___ Records supplied
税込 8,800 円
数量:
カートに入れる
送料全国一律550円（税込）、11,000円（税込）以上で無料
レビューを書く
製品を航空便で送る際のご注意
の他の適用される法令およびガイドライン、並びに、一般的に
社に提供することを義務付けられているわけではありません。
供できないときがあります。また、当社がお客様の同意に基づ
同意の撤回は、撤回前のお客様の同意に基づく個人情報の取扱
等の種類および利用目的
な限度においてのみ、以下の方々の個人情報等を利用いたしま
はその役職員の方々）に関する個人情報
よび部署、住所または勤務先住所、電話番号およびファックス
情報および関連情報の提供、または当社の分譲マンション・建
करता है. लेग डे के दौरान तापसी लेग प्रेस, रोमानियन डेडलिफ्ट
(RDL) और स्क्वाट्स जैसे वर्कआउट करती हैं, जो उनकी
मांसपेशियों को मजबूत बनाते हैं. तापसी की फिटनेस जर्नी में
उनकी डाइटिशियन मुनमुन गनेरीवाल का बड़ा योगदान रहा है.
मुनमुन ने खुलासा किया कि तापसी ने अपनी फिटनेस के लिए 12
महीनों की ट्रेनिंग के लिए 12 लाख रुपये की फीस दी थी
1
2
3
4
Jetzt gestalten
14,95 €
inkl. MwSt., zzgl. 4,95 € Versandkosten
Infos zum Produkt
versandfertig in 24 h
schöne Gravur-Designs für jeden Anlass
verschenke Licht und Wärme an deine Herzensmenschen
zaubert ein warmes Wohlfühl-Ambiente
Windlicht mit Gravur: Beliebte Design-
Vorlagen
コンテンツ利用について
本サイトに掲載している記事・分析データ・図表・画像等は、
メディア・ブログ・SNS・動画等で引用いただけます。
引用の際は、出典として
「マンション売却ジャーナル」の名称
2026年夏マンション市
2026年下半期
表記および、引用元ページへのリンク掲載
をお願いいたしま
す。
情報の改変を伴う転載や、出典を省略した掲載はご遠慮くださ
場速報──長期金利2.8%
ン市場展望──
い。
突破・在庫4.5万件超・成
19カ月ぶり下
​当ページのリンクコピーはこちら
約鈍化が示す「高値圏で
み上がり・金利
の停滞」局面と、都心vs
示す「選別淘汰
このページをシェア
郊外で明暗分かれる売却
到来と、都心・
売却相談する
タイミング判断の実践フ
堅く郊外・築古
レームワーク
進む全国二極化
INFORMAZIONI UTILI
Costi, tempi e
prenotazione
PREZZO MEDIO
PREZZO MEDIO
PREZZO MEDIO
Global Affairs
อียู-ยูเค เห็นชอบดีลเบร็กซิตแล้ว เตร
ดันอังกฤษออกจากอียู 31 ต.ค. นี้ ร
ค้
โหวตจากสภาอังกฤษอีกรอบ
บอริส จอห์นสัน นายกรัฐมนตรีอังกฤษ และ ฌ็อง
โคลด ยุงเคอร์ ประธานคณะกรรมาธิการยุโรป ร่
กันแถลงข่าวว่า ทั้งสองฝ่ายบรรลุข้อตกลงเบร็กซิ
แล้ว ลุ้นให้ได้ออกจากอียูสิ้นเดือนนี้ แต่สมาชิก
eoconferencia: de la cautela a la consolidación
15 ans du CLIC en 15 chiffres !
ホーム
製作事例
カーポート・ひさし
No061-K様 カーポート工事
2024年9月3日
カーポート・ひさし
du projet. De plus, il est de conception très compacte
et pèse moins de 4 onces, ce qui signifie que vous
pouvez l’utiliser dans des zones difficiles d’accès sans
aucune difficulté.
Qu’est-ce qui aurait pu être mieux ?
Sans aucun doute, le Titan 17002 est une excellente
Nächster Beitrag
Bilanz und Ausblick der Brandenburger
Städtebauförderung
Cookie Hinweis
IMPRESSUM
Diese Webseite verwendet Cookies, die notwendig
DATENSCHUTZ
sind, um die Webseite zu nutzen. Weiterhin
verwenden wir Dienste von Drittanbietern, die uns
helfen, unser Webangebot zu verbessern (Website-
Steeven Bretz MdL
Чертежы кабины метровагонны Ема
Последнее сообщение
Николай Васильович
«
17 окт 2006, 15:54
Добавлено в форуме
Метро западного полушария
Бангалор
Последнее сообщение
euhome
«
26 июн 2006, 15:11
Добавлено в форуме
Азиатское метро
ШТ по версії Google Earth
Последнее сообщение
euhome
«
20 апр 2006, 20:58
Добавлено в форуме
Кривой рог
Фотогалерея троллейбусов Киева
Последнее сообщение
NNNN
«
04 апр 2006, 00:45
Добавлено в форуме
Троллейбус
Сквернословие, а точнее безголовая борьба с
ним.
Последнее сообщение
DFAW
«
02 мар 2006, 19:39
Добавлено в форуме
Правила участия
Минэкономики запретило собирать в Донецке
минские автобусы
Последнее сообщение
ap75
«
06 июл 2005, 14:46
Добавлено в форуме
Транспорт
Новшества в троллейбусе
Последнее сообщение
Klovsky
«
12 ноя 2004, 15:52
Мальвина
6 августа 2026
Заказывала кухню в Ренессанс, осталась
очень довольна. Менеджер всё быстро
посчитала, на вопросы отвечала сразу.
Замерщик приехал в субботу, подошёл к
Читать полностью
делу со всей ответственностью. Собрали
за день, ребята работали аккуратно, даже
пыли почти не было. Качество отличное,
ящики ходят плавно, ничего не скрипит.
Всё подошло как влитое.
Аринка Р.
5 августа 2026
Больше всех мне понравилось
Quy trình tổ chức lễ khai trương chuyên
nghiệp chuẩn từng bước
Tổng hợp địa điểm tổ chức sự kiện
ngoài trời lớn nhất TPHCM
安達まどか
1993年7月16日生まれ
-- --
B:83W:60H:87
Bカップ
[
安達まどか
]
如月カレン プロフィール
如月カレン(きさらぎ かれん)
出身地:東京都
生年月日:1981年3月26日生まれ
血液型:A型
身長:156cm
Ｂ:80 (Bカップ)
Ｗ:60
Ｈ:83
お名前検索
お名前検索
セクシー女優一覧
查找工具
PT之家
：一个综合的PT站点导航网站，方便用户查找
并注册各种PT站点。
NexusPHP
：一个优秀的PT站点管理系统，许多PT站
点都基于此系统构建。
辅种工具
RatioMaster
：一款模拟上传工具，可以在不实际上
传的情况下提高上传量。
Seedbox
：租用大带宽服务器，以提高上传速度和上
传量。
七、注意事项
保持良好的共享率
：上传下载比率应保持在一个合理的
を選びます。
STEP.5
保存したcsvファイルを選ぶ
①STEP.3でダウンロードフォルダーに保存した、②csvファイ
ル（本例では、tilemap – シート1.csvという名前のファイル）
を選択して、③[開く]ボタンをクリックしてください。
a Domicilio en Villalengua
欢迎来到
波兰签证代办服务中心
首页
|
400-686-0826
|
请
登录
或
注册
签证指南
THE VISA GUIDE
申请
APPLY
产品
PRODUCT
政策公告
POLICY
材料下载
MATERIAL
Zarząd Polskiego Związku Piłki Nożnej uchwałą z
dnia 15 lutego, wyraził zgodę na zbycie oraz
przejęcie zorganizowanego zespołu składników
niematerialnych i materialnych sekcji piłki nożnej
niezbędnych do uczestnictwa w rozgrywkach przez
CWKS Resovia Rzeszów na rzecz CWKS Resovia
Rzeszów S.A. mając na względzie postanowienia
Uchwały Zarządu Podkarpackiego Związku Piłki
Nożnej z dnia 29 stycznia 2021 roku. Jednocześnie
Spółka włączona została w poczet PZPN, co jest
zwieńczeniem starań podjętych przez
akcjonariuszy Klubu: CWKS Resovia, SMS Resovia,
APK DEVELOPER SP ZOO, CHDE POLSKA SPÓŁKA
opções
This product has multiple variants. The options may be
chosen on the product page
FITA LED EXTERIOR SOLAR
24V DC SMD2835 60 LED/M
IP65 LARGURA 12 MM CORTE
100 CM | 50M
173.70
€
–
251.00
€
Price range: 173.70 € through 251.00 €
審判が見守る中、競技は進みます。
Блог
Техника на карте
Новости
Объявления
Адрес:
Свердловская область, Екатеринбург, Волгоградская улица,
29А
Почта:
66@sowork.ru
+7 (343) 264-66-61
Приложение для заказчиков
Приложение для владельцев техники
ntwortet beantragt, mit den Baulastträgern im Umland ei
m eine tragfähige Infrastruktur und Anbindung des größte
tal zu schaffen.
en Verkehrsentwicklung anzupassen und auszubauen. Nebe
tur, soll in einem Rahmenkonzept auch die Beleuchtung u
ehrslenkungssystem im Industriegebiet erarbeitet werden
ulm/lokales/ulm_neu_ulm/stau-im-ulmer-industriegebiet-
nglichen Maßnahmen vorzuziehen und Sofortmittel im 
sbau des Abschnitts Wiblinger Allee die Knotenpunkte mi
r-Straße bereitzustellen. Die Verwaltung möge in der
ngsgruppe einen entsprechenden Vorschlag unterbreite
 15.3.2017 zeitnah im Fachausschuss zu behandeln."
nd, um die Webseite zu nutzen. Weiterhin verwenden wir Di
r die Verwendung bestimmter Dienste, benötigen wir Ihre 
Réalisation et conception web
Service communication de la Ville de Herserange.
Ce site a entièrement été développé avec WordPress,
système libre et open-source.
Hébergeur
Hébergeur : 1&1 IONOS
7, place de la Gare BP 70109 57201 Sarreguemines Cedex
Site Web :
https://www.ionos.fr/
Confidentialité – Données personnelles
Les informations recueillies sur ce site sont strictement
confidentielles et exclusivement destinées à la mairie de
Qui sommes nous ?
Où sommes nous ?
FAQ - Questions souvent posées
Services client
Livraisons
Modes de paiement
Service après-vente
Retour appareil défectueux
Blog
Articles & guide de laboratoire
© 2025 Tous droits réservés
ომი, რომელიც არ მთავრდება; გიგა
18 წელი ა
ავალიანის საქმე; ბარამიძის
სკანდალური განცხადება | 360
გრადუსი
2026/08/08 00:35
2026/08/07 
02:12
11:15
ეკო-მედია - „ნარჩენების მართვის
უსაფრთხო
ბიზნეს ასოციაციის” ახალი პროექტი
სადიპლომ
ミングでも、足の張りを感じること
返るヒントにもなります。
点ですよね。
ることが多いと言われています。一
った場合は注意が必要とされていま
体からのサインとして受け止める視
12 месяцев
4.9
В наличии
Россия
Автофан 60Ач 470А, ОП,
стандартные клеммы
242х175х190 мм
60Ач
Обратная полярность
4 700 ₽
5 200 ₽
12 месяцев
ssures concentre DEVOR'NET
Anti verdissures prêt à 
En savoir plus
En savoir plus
______
> Required work
Rewrite the entries from the first line through the line containing "उनकी डाइटिशियन मुनमुन", changing "レビューを書く" to "レビューを見る" and leaving everything else as it is.

> Result of this exercise
税込 8,800 円
数量:
カートに入れる
送料全国一律550円（税込）、11,000円（税込）以上で無料
レビューを見る
製品を航空便で送る際のご注意
の他の適用される法令およびガイドライン、並びに、一般的に
社に提供することを義務付けられているわけではありません。
供できないときがあります。また、当社がお客様の同意に基づ
同意の撤回は、撤回前のお客様の同意に基づく個人情報の取扱
等の種類および利用目的
な限度においてのみ、以下の方々の個人情報等を利用いたしま
はその役職員の方々）に関する個人情報
よび部署、住所または勤務先住所、電話番号およびファックス
情報および関連情報の提供、または当社の分譲マンション・建
करता है. लेग डे के दौरान तापसी लेग प्रेस, रोमानियन डेडलिफ्ट
(RDL) और स्क्वाट्स जैसे वर्कआउट करती हैं, जो उनकी
मांसपेशियों को मजबूत बनाते हैं. तापसी की फिटनेस जर्नी में
उनकी डाइटिशियन मुनमुन गनेरीवाल का बड़ा योगदान रहा है.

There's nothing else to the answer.